Thursday, February 15, 2007

The Not-So Great American Chocolate Bar

The layoffs continue at American companies, and the workers pay the price. Yesterday, it was Daimler-Chrysler announcing 13,000 workers at the Chrysler division will lose their jobs. Today, a less than sweet announcement from Hershey, Pennsylvania.

Hershey Foods, maker of what they once called “The Great American Chocolate Bar”, as well as a number of other confectionary treats they have absorbed over the years, is cutting 1,500 jobs from the payroll. Their market share has dropped, while the fortunes of rival Mars, Inc., maker of M&Ms and Snickers, have risen. This amounts to approximately a 12% reduction in staff for the Pennsylvania-based chocolatier. Interesting that it is announced on the day after Valentine's Day, one of the biggest chocolate-giving days on the calendar.

Hershey says it will also open a new, “cost-efficient” production plant in Monterrey, Nuevo León, Mexico. By cost-efficient, they certainly mean “cheaper labor”, with which the American worker cannot compete and maintain a middle-class lifestyle. The plan is to move ten percent of their U.S. production to the new plant, but I would look for that number to increase over time, perhaps even by the time the facility comes on line.

I understand we live in a global economy, and labor is one of the factors of production that are important to international trade. I even favor doing things to pump up the Mexican economy by creating opportunities within our southern neighbor's borders. Only when there is not such a disparity between the two country's economies will the rate of people entering the country illegally slow down. Still, we need to keep some good jobs here, as I really don't want the only jobs left to be the executives making millions for sending our jobs away; leaving the rest of us limited to employment where the only requisite skill is the ability to say, "Welcome to Wal-Mart!".
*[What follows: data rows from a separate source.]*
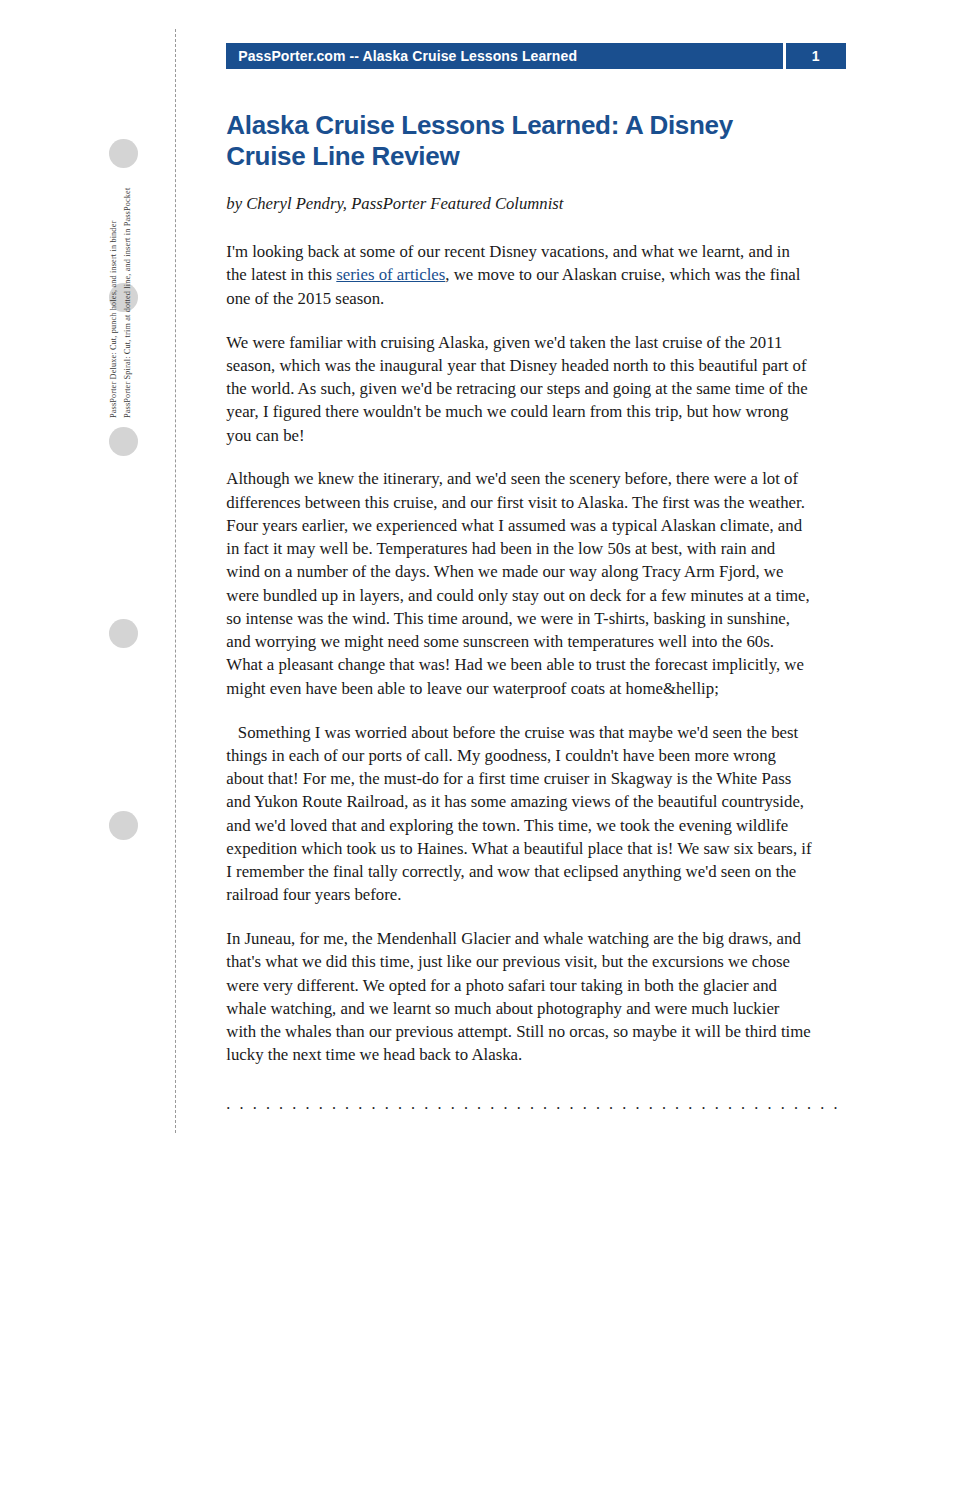PassPorter Deluxe: Cut, punch holes, and insert in binder
PassPorter Spiral: Cut, trim at dotted line, and insert in PassPocket
PassPorter.com -- Alaska Cruise Lessons Learned
1
Alaska Cruise Lessons Learned: A Disney Cruise Line Review
by Cheryl Pendry, PassPorter Featured Columnist
I'm looking back at some of our recent Disney vacations, and what we learnt, and in the latest in this series of articles, we move to our Alaskan cruise, which was the final one of the 2015 season.
We were familiar with cruising Alaska, given we'd taken the last cruise of the 2011 season, which was the inaugural year that Disney headed north to this beautiful part of the world. As such, given we'd be retracing our steps and going at the same time of the year, I figured there wouldn't be much we could learn from this trip, but how wrong you can be!
Although we knew the itinerary, and we'd seen the scenery before, there were a lot of differences between this cruise, and our first visit to Alaska. The first was the weather. Four years earlier, we experienced what I assumed was a typical Alaskan climate, and in fact it may well be. Temperatures had been in the low 50s at best, with rain and wind on a number of the days. When we made our way along Tracy Arm Fjord, we were bundled up in layers, and could only stay out on deck for a few minutes at a time, so intense was the wind. This time around, we were in T-shirts, basking in sunshine, and worrying we might need some sunscreen with temperatures well into the 60s. What a pleasant change that was! Had we been able to trust the forecast implicitly, we might even have been able to leave our waterproof coats at home&hellip;
Something I was worried about before the cruise was that maybe we'd seen the best things in each of our ports of call. My goodness, I couldn't have been more wrong about that! For me, the must-do for a first time cruiser in Skagway is the White Pass and Yukon Route Railroad, as it has some amazing views of the beautiful countryside, and we'd loved that and exploring the town. This time, we took the evening wildlife expedition which took us to Haines. What a beautiful place that is! We saw six bears, if I remember the final tally correctly, and wow that eclipsed anything we'd seen on the railroad four years before.
In Juneau, for me, the Mendenhall Glacier and whale watching are the big draws, and that's what we did this time, just like our previous visit, but the excursions we chose were very different. We opted for a photo safari tour taking in both the glacier and whale watching, and we learnt so much about photography and were much luckier with the whales than our previous attempt. Still no orcas, so maybe it will be third time lucky the next time we head back to Alaska.
. . . . . . . . . . . . . . . . . . . . . . . . . . . . . . . . . . . . . . . . . . . . . . . . . . . . . . . . . . . . . . . .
I suspect part of Hershey’s problems have less to do with competition than with quality. My wife and I both have noticed the taste and consistency of Hershey’s chocolate has changed over the years, and not for the better. It has a more waxy consistency than what I remember in years past, and the flavor is just not the same. I don’t think it is just my taster either, as the products from M&M / Mars still taste the same as they always did, and today, outshine the Hershey product.

Perhaps that is fitting that Hershey will be making more of its product in Monterrey, as chocolate was originally created by the Mayans and Aztecs of pre-Columbian times in the area now known as Mexico.